§ **TRY IT**:
Pictures in the records below are skipped; the rest is copied exactly.

(Stored items from a collection)
------------------------------------
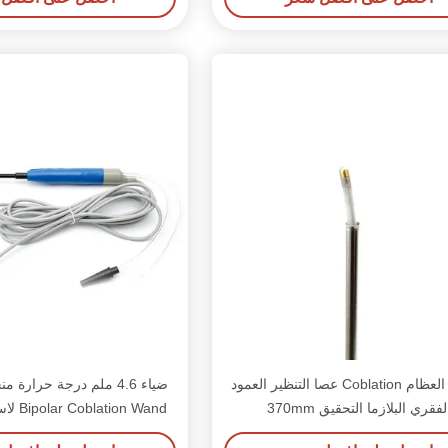
الترددات اللاسلكية
جراحة العظام Coblation عصا التنظير العمود
لفقري البلازما التحقيق 370mm
Bipolar Coblation Wand لاستئصال اللحمية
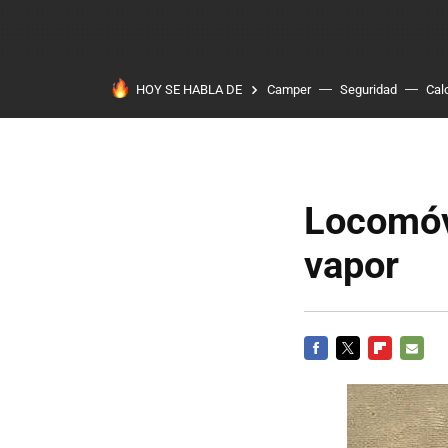
HOY SE HABLA DE
Camper
Seguridad
Cal
Locomóvi
vapor
FACEBOOK
TWITTER
FLIPBOARD
E-
MAIL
------------------------------------
§ **RESPONSE BELOW**:
الترددات اللاسلكية
جراحة العظام Coblation عصا التنظير العمود
لفقري البلازما التحقيق 370mm
Bipolar Coblation Wand لاستئصال اللحمية
HOY SE HABLA DE
Camper
Seguridad
Cal
Locomóvi
vapor
FACEBOOK
TWITTER
FLIPBOARD
E-
MAIL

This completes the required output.